Apple: “AI Can’t Think” — Is AI Reasoning Fake?

The video explains that Apple’s recent publication challenges the idea that large language models genuinely reason or think, suggesting their impressive performance may be inflated by data contamination and pattern matching. It highlights the use of controlled puzzle environments to better evaluate reasoning, revealing that current models struggle with complex tasks and that true generalizable reasoning in AI remains an ongoing challenge.

The video discusses Apple’s recent publication titled “The Illusion of Thinking,” which has gained significant attention online. In this paper, Apple challenges the notion that large language models (LLMs) with reasoning capabilities are truly thinking or reasoning in a human-like manner.
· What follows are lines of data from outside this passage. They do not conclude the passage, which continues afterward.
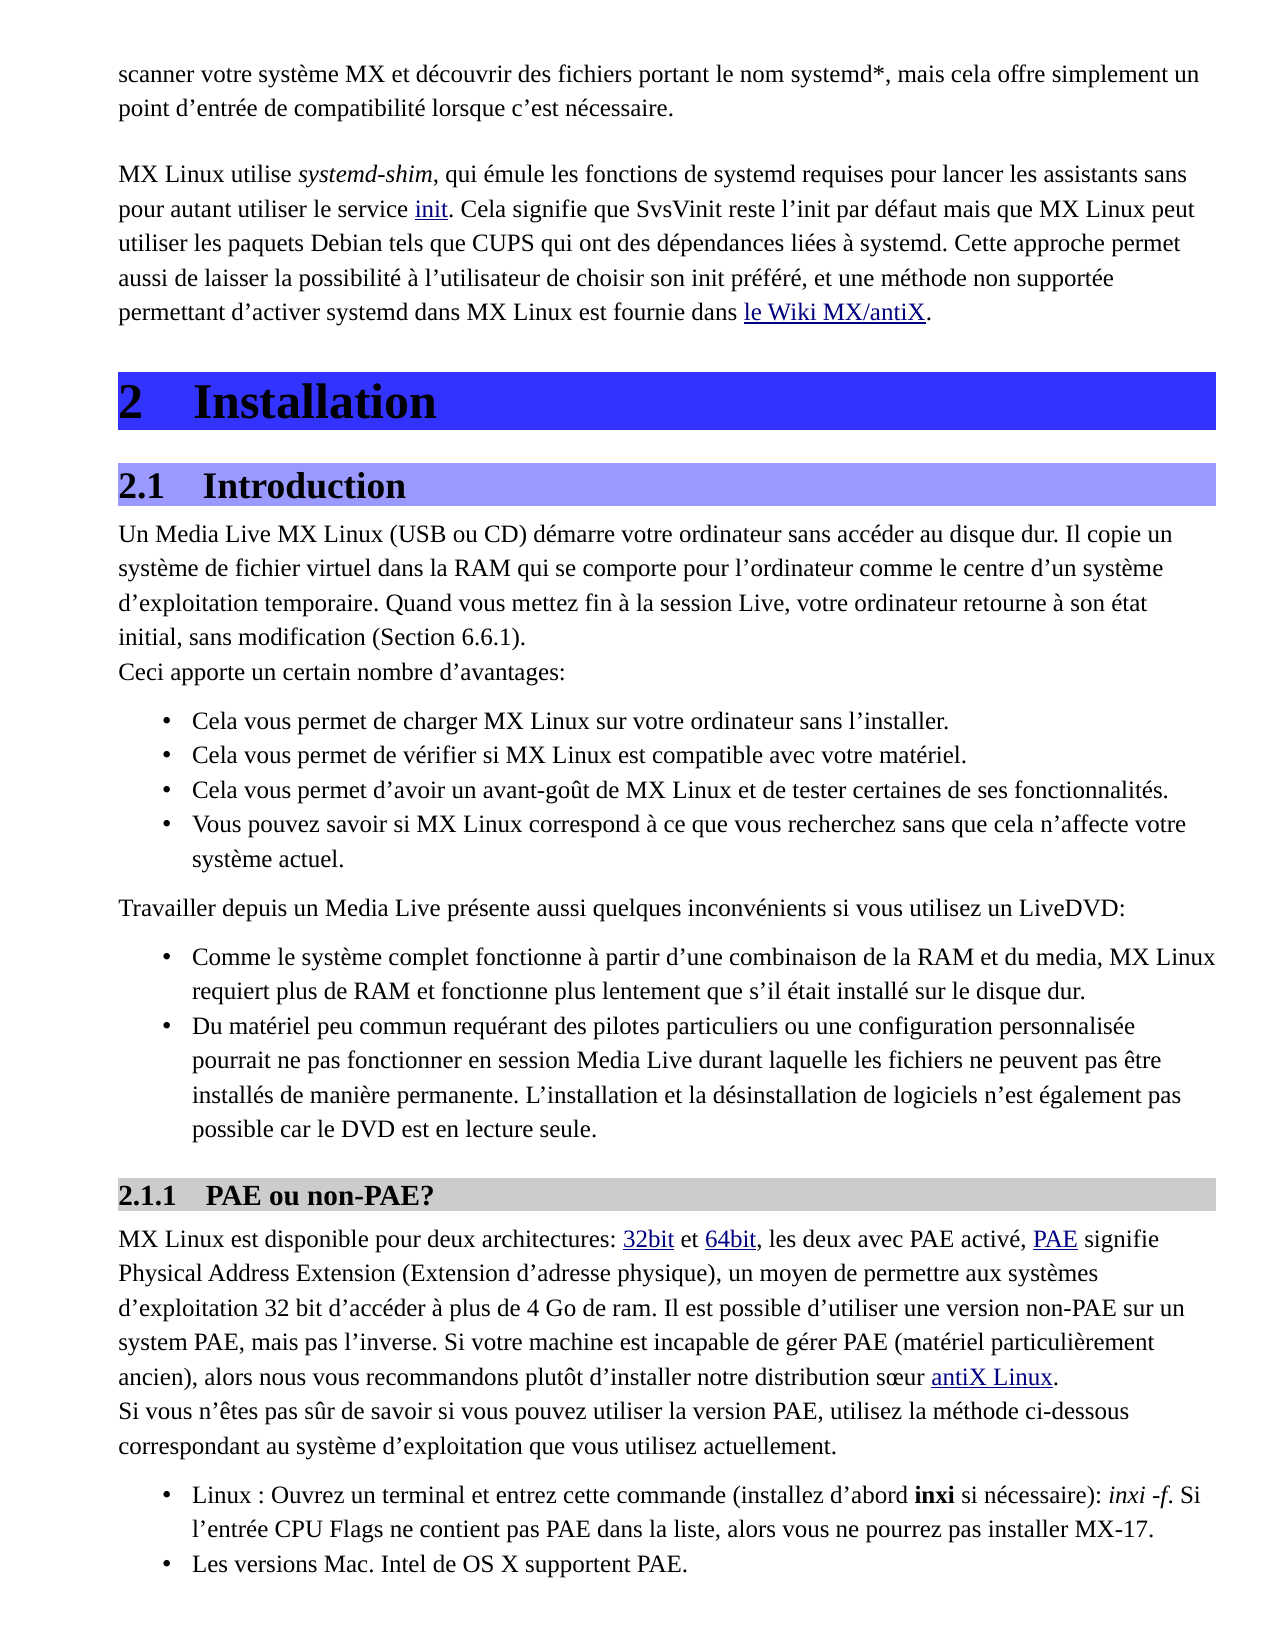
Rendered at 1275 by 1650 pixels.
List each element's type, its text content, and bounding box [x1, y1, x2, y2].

text Ceci apporte un certain nombre d’avantages: [118, 657, 1216, 685]
text MX Linux utilise systemd-shim, qui émule les fonctions de systemd requises pour lancer les assistants sans pour autant utiliser le service init. Cela signifie que SvsVinit reste l’init par défaut mais que MX Linux peut utiliser les paquets Debian tels que CUPS qui ont des dépendances liées à systemd. Cette approche permet aussi de laisser la possibilité à l’utilisateur de choisir son init préféré, et une méthode non supportée permettant d’activer systemd dans MX Linux est fournie dans le Wiki MX/antiX. [118, 159, 1216, 326]
list Comme le système complet fonctionne à partir d’une combinaison de la RAM et du media, MX Linux requiert plus de RAM et fonctionne plus lentement que s’il était installé sur le disque dur. [162, 942, 1216, 1005]
list Du matériel peu commun requérant des pilotes particuliers ou une configuration personnalisée pourrait ne pas fonctionner en session Media Live durant laquelle les fichiers ne peuvent pas être installés de manière permanente. L’installation et la désinstallation de logiciels n’est également pas possible car le DVD est en lecture seule. [162, 1011, 1216, 1143]
subtitle 2 Installation [118, 372, 1216, 430]
text Si vous n’êtes pas sûr de savoir si vous pouvez utiliser la version PAE, utilisez la méthode ci-dessous correspondant au système d’exploitation que vous utilisez actuellement. [118, 1396, 1216, 1459]
text Travailler depuis un Media Live présente aussi quelques inconvénients si vous utilisez un LiveDVD: [118, 893, 1216, 921]
list Vous pouvez savoir si MX Linux correspond à ce que vous recherchez sans que cela n’affecte votre système actuel. [162, 809, 1216, 872]
list Cela vous permet de vérifier si MX Linux est compatible avec votre matériel. [162, 740, 1216, 769]
subtitle 2.1 Introduction [415, 463, 1216, 506]
text scanner votre système MX et découvrir des fichiers portant le nom systemd*, mais cela offre simplement un point d’entrée de compatibilité lorsque c’est nécessaire. [118, 59, 1201, 122]
list Les versions Mac. Intel de OS X supportent PAE. [162, 1549, 1216, 1577]
text Un Media Live MX Linux (USB ou CD) démarre votre ordinateur sans accéder au disque dur. Il copie un système de fichier virtuel dans la RAM qui se comporte pour l’ordinateur comme le centre d’un système d’exploitation temporaire. Quand vous mettez fin à la session Live, votre ordinateur retourne à son état initial, sans modification (Section 6.6.1). [118, 519, 1216, 651]
subtitle 2.1.1 PAE ou non-PAE? [442, 1178, 1216, 1211]
list Cela vous permet d’avoir un avant-goût de MX Linux et de tester certaines de ses fonctionnalités. [162, 775, 1216, 803]
list Cela vous permet de charger MX Linux sur votre ordinateur sans l’installer. [162, 706, 1216, 734]
text MX Linux est disponible pour deux architectures: 32bit et 64bit, les deux avec PAE activé, PAE signifie Physical Address Extension (Extension d’adresse physique), un moyen de permettre aux systèmes d’exploitation 32 bit d’accéder à plus de 4 Go de ram. Il est possible d’utiliser une version non-PAE sur un system PAE, mais pas l’inverse. Si votre machine est incapable de gérer PAE (matériel particulièrement ancien), alors nous vous recommandons plutôt d’installer notre distribution sœur antiX Linux. [118, 1224, 1216, 1391]
list Linux : Ouvrez un terminal et entrez cette commande (installez d’abord inxi si nécessaire): inxi -f. Si l’entrée CPU Flags ne contient pas PAE dans la liste, alors vous ne pourrez pas installer MX-17. [162, 1480, 1216, 1543]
Instead, Apple argues that these models are often overestimated in their abilities, partly due to data contamination—meaning they have been trained on the very benchmarks they are tested against—thus inflating their performance. The paper questions whether these models genuinely understand or reason, or if they are simply pattern matching and memorizing data.

Apple proposes a new approach to evaluating reasoning models using controllable puzzle environments, such as Tower of Hanoi, river crossing, checkers jumping, and blocks world puzzles. These puzzles allow for systematic variation in complexity by adding more elements, providing a more controlled and contamination-free way to assess reasoning. Unlike traditional benchmarks, these puzzles emphasize algorithmic reasoning and enable precise evaluation of the models’ problem-solving processes, including intermediate reasoning steps, rather than just final answers.
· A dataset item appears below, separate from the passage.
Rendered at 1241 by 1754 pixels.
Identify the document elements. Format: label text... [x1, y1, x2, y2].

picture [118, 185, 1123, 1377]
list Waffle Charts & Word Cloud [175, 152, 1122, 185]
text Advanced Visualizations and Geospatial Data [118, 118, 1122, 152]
The core findings reveal that current state-of-the-art reasoning models perform well on simple puzzles but struggle as complexity increases. When puzzles reach a certain threshold, both “thinking” and “non-thinking” models fail, with performance dropping sharply. Interestingly, when given the same inference token budgets, non-thinking models can match the performance of thinking models by generating multiple candidate solutions and selecting the best, suggesting that the perceived advantage of reasoning models may be partly due to their use of more tokens and data contamination.

The analysis also uncovers limitations in the models’ reasoning efforts, such as overthinking and inefficient exploration of solutions, especially on more complex puzzles. Even when provided with explicit algorithms to solve the puzzles, models often fail to improve significantly, indicating fundamental issues in their reasoning and verification capabilities. The video highlights that these models can sometimes solve puzzles by writing code—an approach that demonstrates a form of reasoning and problem-solving that the paper’s authors did not fully consider, raising questions about how we evaluate intelligence and reasoning in AI systems.

Finally, the video concludes with reflections on the broader implications of these findings. While current models show impressive capabilities in many areas, their limitations in systematic reasoning at higher complexities suggest that true generalizable reasoning remains a challenge. The speaker also critiques the optimistic view that AI will soon achieve human-level intelligence, emphasizing that models excel in some tasks but still struggle with fundamental reasoning and verification. The discussion underscores the importance of developing more rigorous, contamination-free benchmarks and considering alternative measures of AI reasoning, such as code generation, to better understand and evaluate their true capabilities.